The three new board members recently met for board orientation. I created very detailed manuals for various board positions (thank you Tim and Richard for you help!). Personally, I think the manuals turned out great and I was very excited to provide them to the new directors. The manuals were something we were all in agreement that needed to be created.
That being said, as our orientation meeting progressed, one of the new members announced that they felt we didn't have to abide by Davis-Stirling because we are a community of townhomes and not condos. HUH? They felt that Davis-Stirling only applied to condos. I tried explaining about PUD's .... got nowhere. This director went on to say Davis-Stirling is a law form (they were confusing it with the Adams-Stirling website). Total confusion. This same new board member is questioning common area and arguing that they have complete ownership of decks, patios, etc. No, the Association owns the common area, but they have the use of it. They didn't like hearing that and said they would "look into it". There was more that I won't mention here but I was pretty appalled at heresay and accusations. I'm thinking some, if not all, of these new directors are not rule followers. I am and the other board member is and it's coming to a head with these 3 new inexperienced board members.
The treasurer just called for an executive session less than 4 days before our board meeting to discuss topics that are not to be on an executive session agenda, but rather can be addressed in a board meeting (frequency of meetings for example). When I told the treasurer that only a President, VP, Secretary or 2 directors could call an executive session, this person went back and got 2 other directors to call the meeting with them. Still, as I said, the topics are not for executive session and we are less than 4 days notice prior to our board meeting.
My question is - how would you handle this?
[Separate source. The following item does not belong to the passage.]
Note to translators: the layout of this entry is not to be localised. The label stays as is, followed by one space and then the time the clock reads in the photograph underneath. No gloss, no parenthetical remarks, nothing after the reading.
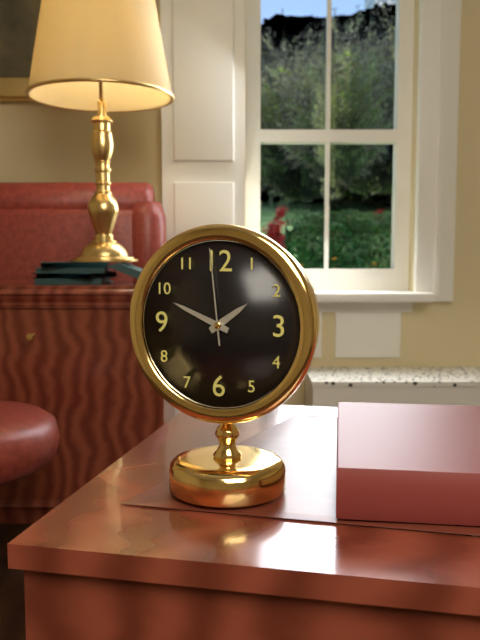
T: 1:49:59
I have e-mailed the directors asking why the two topics aren't being placed on the agenda for the regular board meeting and they are ignoring my e-mails. I'm pretty concerned at this point that one of these directors is putting out erroneous information and the other two less than knowledgeable directors are falling for it. I'm considering resigning, as my real concern here is the liability they are going to put the community at by not following the governing docs. This is very tough for me, as I've put quite a bit of effort in helping to turn this community around and now it appears that it might be going backwards. Perhaps that is the nature of HOA's. Or at least self-managed HOA's.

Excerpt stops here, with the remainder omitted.